═══ Supplied material
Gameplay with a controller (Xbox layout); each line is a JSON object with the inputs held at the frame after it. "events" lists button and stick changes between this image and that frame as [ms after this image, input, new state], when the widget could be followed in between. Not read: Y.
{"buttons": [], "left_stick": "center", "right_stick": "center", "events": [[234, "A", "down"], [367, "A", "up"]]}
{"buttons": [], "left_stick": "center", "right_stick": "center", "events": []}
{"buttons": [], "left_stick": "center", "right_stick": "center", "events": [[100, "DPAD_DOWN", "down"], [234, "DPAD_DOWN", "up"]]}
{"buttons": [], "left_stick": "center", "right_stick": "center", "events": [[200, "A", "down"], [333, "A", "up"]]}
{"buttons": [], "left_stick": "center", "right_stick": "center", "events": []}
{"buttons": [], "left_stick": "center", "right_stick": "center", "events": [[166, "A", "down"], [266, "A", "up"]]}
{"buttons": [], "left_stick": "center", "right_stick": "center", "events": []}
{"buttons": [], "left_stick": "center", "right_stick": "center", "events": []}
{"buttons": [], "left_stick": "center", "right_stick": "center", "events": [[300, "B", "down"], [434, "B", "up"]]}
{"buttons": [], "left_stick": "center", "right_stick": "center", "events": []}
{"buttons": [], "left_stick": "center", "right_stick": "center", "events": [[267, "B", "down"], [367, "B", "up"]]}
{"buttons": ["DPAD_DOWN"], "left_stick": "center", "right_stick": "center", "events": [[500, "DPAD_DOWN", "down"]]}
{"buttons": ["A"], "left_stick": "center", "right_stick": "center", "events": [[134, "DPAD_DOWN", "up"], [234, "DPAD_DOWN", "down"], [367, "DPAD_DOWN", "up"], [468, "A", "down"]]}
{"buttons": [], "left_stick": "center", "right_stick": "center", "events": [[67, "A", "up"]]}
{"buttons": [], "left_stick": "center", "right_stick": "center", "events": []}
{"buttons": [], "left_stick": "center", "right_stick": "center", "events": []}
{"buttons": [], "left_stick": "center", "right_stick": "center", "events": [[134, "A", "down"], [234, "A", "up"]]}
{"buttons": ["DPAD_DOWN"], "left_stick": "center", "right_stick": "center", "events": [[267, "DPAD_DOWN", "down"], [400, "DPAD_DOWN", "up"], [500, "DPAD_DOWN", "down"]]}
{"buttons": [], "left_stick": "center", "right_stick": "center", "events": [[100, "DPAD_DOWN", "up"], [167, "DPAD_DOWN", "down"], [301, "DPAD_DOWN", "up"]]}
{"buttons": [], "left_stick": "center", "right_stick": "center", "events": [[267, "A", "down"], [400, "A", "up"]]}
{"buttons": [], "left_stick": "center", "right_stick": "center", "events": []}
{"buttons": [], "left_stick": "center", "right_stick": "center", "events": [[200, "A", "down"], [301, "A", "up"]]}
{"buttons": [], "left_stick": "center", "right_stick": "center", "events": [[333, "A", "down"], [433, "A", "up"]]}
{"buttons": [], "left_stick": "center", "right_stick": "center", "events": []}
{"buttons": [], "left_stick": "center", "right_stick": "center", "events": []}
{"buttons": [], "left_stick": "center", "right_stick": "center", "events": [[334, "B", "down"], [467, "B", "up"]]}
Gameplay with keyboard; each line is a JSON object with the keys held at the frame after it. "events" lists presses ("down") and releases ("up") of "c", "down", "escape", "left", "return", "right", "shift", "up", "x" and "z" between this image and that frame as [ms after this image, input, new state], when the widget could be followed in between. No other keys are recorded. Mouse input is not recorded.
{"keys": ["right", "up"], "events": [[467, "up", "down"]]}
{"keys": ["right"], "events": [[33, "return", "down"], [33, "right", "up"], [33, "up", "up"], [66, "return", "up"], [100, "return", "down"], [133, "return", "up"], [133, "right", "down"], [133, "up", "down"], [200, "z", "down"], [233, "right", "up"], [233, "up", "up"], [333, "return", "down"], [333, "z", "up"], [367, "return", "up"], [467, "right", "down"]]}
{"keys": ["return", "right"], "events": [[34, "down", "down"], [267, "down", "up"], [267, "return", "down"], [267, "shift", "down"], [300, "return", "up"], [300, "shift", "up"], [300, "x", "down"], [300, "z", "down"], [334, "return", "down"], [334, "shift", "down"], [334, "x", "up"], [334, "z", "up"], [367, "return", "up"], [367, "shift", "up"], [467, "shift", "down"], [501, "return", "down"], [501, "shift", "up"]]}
══════
## Task to complete:
Nothing in the data may be left out. Copy all of it exactly.

## Result below:
Gameplay with a controller (Xbox layout); each line is a JSON object with the inputs held at the frame after it. "events" lists button and stick changes between this image and that frame as [ms after this image, input, new state], when the widget could be followed in between. Not read: Y.
{"buttons": [], "left_stick": "center", "right_stick": "center", "events": [[234, "A", "down"], [367, "A", "up"]]}
{"buttons": [], "left_stick": "center", "right_stick": "center", "events": []}
{"buttons": [], "left_stick": "center", "right_stick": "center", "events": [[100, "DPAD_DOWN", "down"], [234, "DPAD_DOWN", "up"]]}
{"buttons": [], "left_stick": "center", "right_stick": "center", "events": [[200, "A", "down"], [333, "A", "up"]]}
{"buttons": [], "left_stick": "center", "right_stick": "center", "events": []}
{"buttons": [], "left_stick": "center", "right_stick": "center", "events": [[166, "A", "down"], [266, "A", "up"]]}
{"buttons": [], "left_stick": "center", "right_stick": "center", "events": []}
{"buttons": [], "left_stick": "center", "right_stick": "center", "events": []}
{"buttons": [], "left_stick": "center", "right_stick": "center", "events": [[300, "B", "down"], [434, "B", "up"]]}
{"buttons": [], "left_stick": "center", "right_stick": "center", "events": []}
{"buttons": [], "left_stick": "center", "right_stick": "center", "events": [[267, "B", "down"], [367, "B", "up"]]}
{"buttons": ["DPAD_DOWN"], "left_stick": "center", "right_stick": "center", "events": [[500, "DPAD_DOWN", "down"]]}
{"buttons": ["A"], "left_stick": "center", "right_stick": "center", "events": [[134, "DPAD_DOWN", "up"], [234, "DPAD_DOWN", "down"], [367, "DPAD_DOWN", "up"], [468, "A", "down"]]}
{"buttons": [], "left_stick": "center", "right_stick": "center", "events": [[67, "A", "up"]]}
{"buttons": [], "left_stick": "center", "right_stick": "center", "events": []}
{"buttons": [], "left_stick": "center", "right_stick": "center", "events": []}
{"buttons": [], "left_stick": "center", "right_stick": "center", "events": [[134, "A", "down"], [234, "A", "up"]]}
{"buttons": ["DPAD_DOWN"], "left_stick": "center", "right_stick": "center", "events": [[267, "DPAD_DOWN", "down"], [400, "DPAD_DOWN", "up"], [500, "DPAD_DOWN", "down"]]}
{"buttons": [], "left_stick": "center", "right_stick": "center", "events": [[100, "DPAD_DOWN", "up"], [167, "DPAD_DOWN", "down"], [301, "DPAD_DOWN", "up"]]}
{"buttons": [], "left_stick": "center", "right_stick": "center", "events": [[267, "A", "down"], [400, "A", "up"]]}
{"buttons": [], "left_stick": "center", "right_stick": "center", "events": []}
{"buttons": [], "left_stick": "center", "right_stick": "center", "events": [[200, "A", "down"], [301, "A", "up"]]}
{"buttons": [], "left_stick": "center", "right_stick": "center", "events": [[333, "A", "down"], [433, "A", "up"]]}
{"buttons": [], "left_stick": "center", "right_stick": "center", "events": []}
{"buttons": [], "left_stick": "center", "right_stick": "center", "events": []}
{"buttons": [], "left_stick": "center", "right_stick": "center", "events": [[334, "B", "down"], [467, "B", "up"]]}
Gameplay with keyboard; each line is a JSON object with the keys held at the frame after it. "events" lists presses ("down") and releases ("up") of "c", "down", "escape", "left", "return", "right", "shift", "up", "x" and "z" between this image and that frame as [ms after this image, input, new state], when the widget could be followed in between. No other keys are recorded. Mouse input is not recorded.
{"keys": ["right", "up"], "events": [[467, "up", "down"]]}
{"keys": ["right"], "events": [[33, "return", "down"], [33, "right", "up"], [33, "up", "up"], [66, "return", "up"], [100, "return", "down"], [133, "return", "up"], [133, "right", "down"], [133, "up", "down"], [200, "z", "down"], [233, "right", "up"], [233, "up", "up"], [333, "return", "down"], [333, "z", "up"], [367, "return", "up"], [467, "right", "down"]]}
{"keys": ["return", "right"], "events": [[34, "down", "down"], [267, "down", "up"], [267, "return", "down"], [267, "shift", "down"], [300, "return", "up"], [300, "shift", "up"], [300, "x", "down"], [300, "z", "down"], [334, "return", "down"], [334, "shift", "down"], [334, "x", "up"], [334, "z", "up"], [367, "return", "up"], [367, "shift", "up"], [467, "shift", "down"], [501, "return", "down"], [501, "shift", "up"]]}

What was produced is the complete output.